── EXTRACTED ENTRIES ──

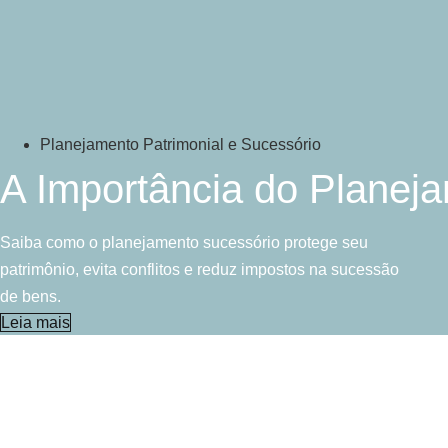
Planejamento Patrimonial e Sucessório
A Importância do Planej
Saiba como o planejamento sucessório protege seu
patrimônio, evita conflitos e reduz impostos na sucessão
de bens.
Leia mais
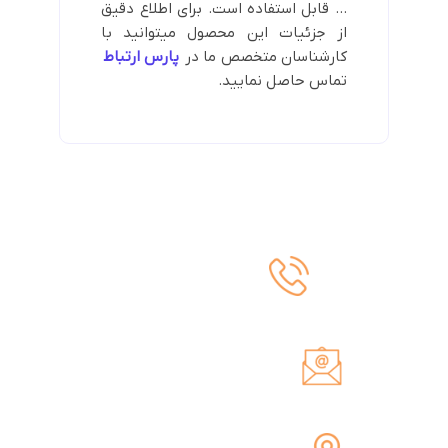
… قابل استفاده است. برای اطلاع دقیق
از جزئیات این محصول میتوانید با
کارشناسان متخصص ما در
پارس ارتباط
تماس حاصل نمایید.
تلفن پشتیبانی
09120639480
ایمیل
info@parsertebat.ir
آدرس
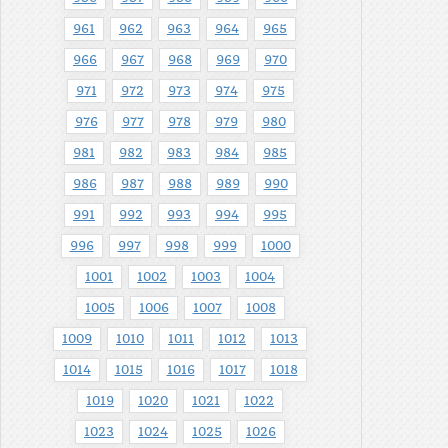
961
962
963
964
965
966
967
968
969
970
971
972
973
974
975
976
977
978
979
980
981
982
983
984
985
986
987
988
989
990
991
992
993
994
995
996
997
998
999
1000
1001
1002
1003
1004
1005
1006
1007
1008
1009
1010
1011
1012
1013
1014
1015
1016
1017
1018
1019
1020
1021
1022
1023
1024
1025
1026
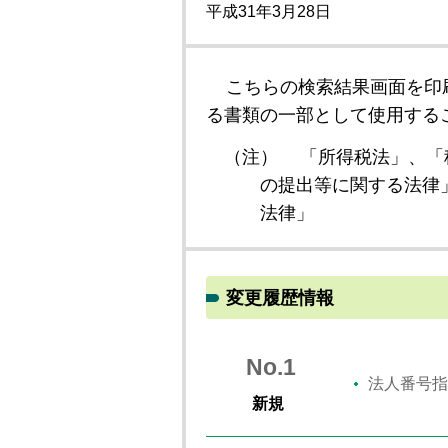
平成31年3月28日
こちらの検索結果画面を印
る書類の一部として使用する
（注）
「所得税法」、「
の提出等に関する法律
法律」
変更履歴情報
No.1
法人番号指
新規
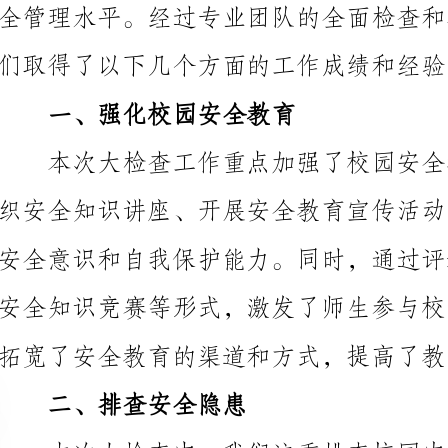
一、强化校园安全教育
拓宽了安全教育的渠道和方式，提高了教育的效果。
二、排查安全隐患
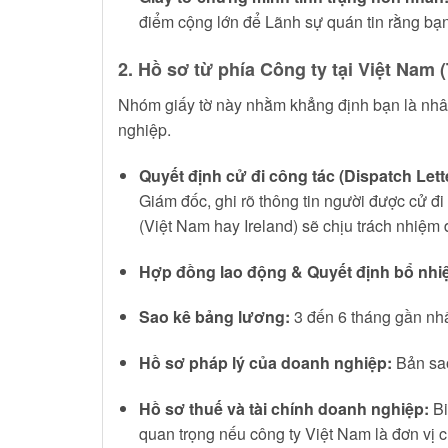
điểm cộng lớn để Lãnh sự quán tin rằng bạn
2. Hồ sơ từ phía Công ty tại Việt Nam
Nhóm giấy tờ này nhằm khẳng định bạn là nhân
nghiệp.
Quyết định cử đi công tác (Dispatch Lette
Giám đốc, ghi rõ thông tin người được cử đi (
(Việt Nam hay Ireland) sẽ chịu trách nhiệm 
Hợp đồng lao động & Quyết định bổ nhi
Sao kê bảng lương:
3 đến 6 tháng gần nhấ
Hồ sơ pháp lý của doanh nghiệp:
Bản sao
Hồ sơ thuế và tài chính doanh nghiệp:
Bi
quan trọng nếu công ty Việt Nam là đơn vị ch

───

INSTRUCTION:
What lines in the material above contain the word "định"? Copy them out.

YOUR SOLUTION:
Nhóm giấy tờ này nhằm khẳng định bạn là nhân
Quyết định cử đi công tác (Dispatch Lette
Hợp đồng lao động & Quyết định bổ nhi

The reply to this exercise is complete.